***** Passage to read *****

Posted on 10/27/2009 7:44:17 AM PDT by SeekAndFind

Marcus A. Winters says we should “send more students to college.” He is responding, in part, to my NR piece making the opposite case. My argument is that when 40 percent of college students fail to graduate in six years, and when about a quarter of employed college graduates have jobs that don’t require degrees, it’s obvious we’re pushing too many kids into higher education.

Winters essentially (though not explicitly) concedes that now is not the time to ship more kids off to postsecondary institutions. He notes Charles Murray’s documentation of the fact that lots of today’s high-school graduates are not ready for college-level work. Winters disagrees, however, when Murray says there is very little we can do to change this.

I also objected when I reviewed Murray’s Real Education. I pointed out some research showing that high-quality teachers can improve student outcomes, suggesting that we can make a little bit of progress. Winters takes this line of thought much farther, making essentially an anti-Murray case: Schools are so powerful that, with the right reforms, they can significantly narrow, or even close, achievement gaps between various racial and income groups. He points to a study of New York City charter schools — which found that charter schools increase scores significantly relative to New York City public schools — as well as to the aforementioned teacher-quality research. Reforms like these, he implies, will lift almost everyone above the college-ready threshold, thus eliminating the ability-based objection to sending all high-school graduates to college.

Inner-city charter schools and teacher-quality initiatives are promising and deserve greater implementation, but I’m highly skeptical that they will prove to be the panacea Winters is looking for. In the past few decades, there have been countless initially promising solutions to this problem, none of which ended up doing much to help. I’d be surprised, albeit delighted, if these reforms more than marginally increased the proportion of high-school graduates who are college-ready. And that’s assuming teachers’ unions don’t kill them before they’re implemented.

The New York City study in particular isn’t as promising as Winters makes it out to be. For one thing, it involved exactly the kind of students that even Murray admits can benefit from better education: inner-city kids stuck in truly awful schools. What about all the kids who go to schools that appear perfectly fine, but who still aren’t college-ready when they graduate?

On the easy standardized-test questions Murray highlights, one of which Winters quotes, about half of eighth-graders don’t know the answers. Certainly, fewer than half of American children go to schools so bad that they’d be radically better off in charter schools. Winters seems unwilling to believe so many people could be so dull; I appreciate Winters’s faith that virtually all of humanity can learn complicated academic material, but I’m afraid I don’t share it.

Further, all the kids in the study had parents who cared enough to apply to charter schools (the control-group public-school kids had applied to charter schools but were denied by lottery). The change from a terrible public school to a charter school might not have as big an effect for kids whose parents don’t pressure them to take advantage of the new opportunities. Not to mention that one benefit of charter schools is that students get away from poorly behaved peers. If the program expanded so that everyone went to charter schools, these bad apples would come along with the others, and this advantage would weaken.

*****

■ Task directions: Return, word for word, the part of the college-readiness commentary that opens with the words containing "Posted on 10/27/2009" and closes with "into higher education.".

***** Given information *****

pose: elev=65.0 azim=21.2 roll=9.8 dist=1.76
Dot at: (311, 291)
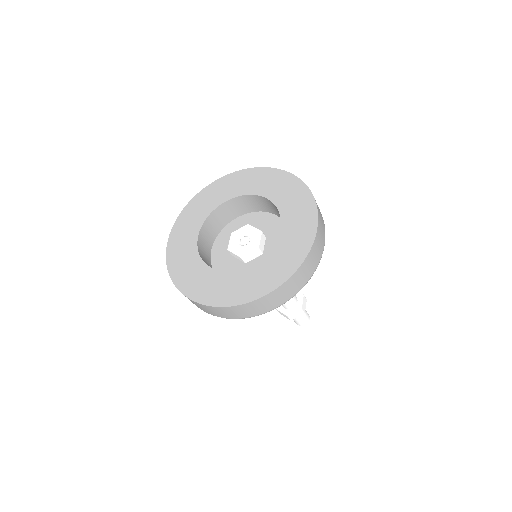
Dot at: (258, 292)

*****

■ Answer to this task:
Posted on 10/27/2009 7:44:17 AM PDT by SeekAndFind

Marcus A. Winters says we should “send more students to college.” He is responding, in part, to my NR piece making the opposite case. My argument is that when 40 percent of college students fail to graduate in six years, and when about a quarter of employed college graduates have jobs that don’t require degrees, it’s obvious we’re pushing too many kids into higher education.